No one who has committed a criminal offence should be sent to prison when there is an suitable alternative to custody, the most senior judge in England and Wales said yesterday. Lord Phillips of Worth Matravers, the Lord Chief Justice, called for a greater use of community service or probation, which he said could reduce reoffending and help ease prison overcrowding.

In the case of petty criminals, such as shoplifters, prison should be the last resort after everything else had been tried, he said. Housing criminals in cramped accommodation was bound to affect their rehabilitation, although the problem was not that more people are going to prison but that sentences are longer.

The prison population in England and Wales recently hit a record 82,180, leading to calls for a rethink on sentencing. But Lord Phillips, speaking at his annual press conference at the Royal Courts of Justice, urged ministers to avoid enacting legalisation and sentencing that pandered to the popular press.

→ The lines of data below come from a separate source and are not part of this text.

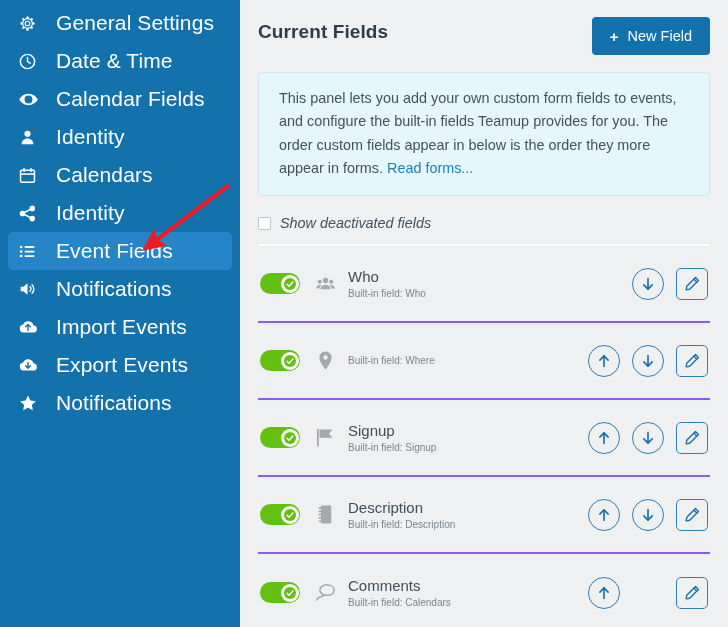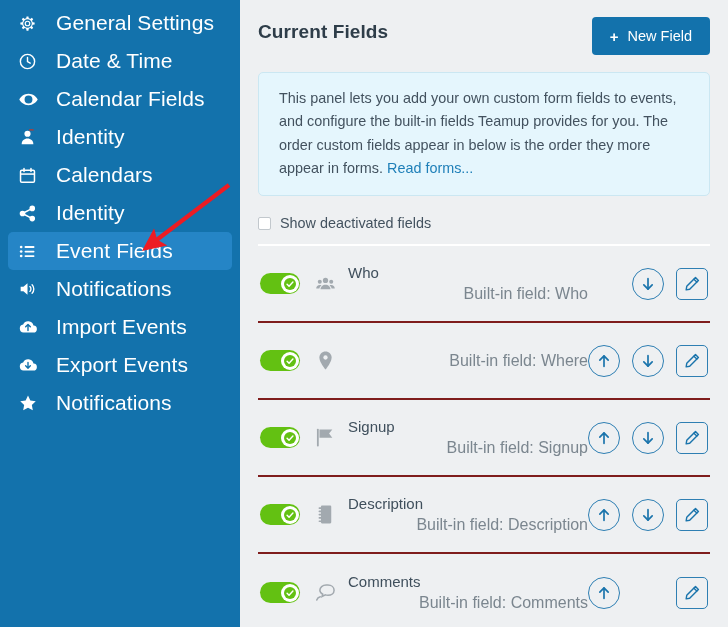"Show deactivated fields" .deact-row { font-style: none -> italic }
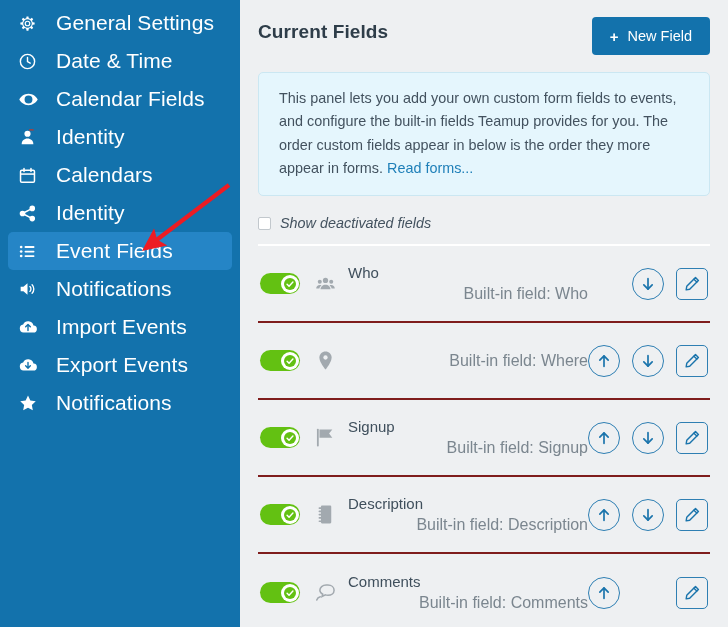"Who" .field-row { border-bottom: 2px solid #7f1d1d -> 2px solid #8b5cf6 }
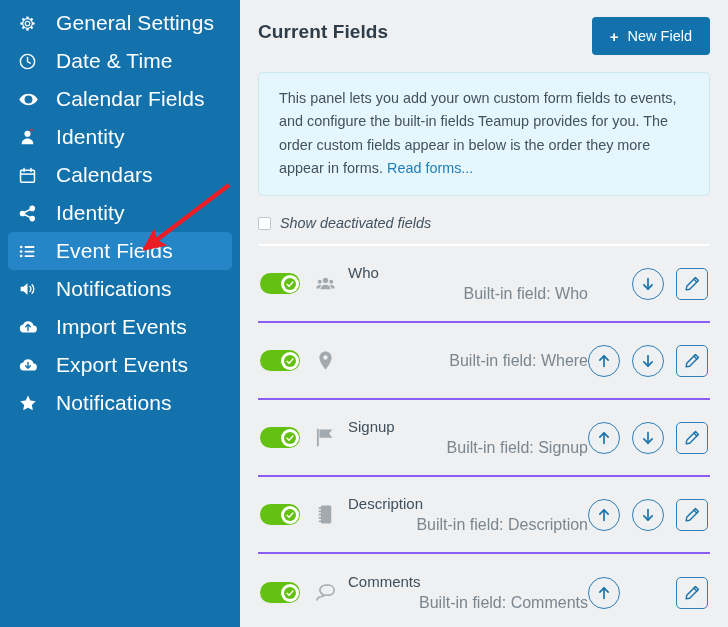"Built-in field: Who" .field-sub { font-size: 16px -> 10px; text-align: right -> none }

"The reaction of government to what they see as media pressure in relation to sentences can produce ... legislation designed to counter what they see to be public opinion," he said.

Lord Phillips, who is to take over as the senior law lord later this year, said he was also concerned about short-term measures to alleviate overcrowding, including the early-release schemes that have recently seen thousands of prisoners let out early.

"I think it is still difficult for the public to understand sentencing as a whole," said Lord Phillips. "Where prisoners are released in these circumstances, that is to a degree ... an erosion of the sentence that the judge imposed and anticipated would be served. I think it would be... better if one had a clear sentencing structure, where if you imposed a sentence you could see how long that individual might spend in prison and when they would be eligible for parole."

His comments will be seen as a blow to the Justice Secretary, Jack Straw, who was forced last week to change the rules of an early-release scheme after it was revealed that two terrorists had been freed. In another government measure, some prisoners are entitled to be released months early on an electronic tag under the so-called home detention curfew scheme.

Lord Phillips also raised concerns about the use of on-the-spot fines, which he said had "inherent dangers". If police repeatedly hand fixed penalties to anti-social offenders, local magistrates will not get to know persistent offenders in their area, he said.

Responding to the judge's comments, Mr Straw said: "As the review highlights, there are a number of success stories such as the development of criminal justice simple speedy summary, and reform of the tribunal system. There are ... also areas where we can do more. I will contin ue to work closely with the Lord Chief Justice and all of the senior judiciary to improve the administration of justice, building on the spirit and principles of partnership we have agreed in relation to the operation of the courts service."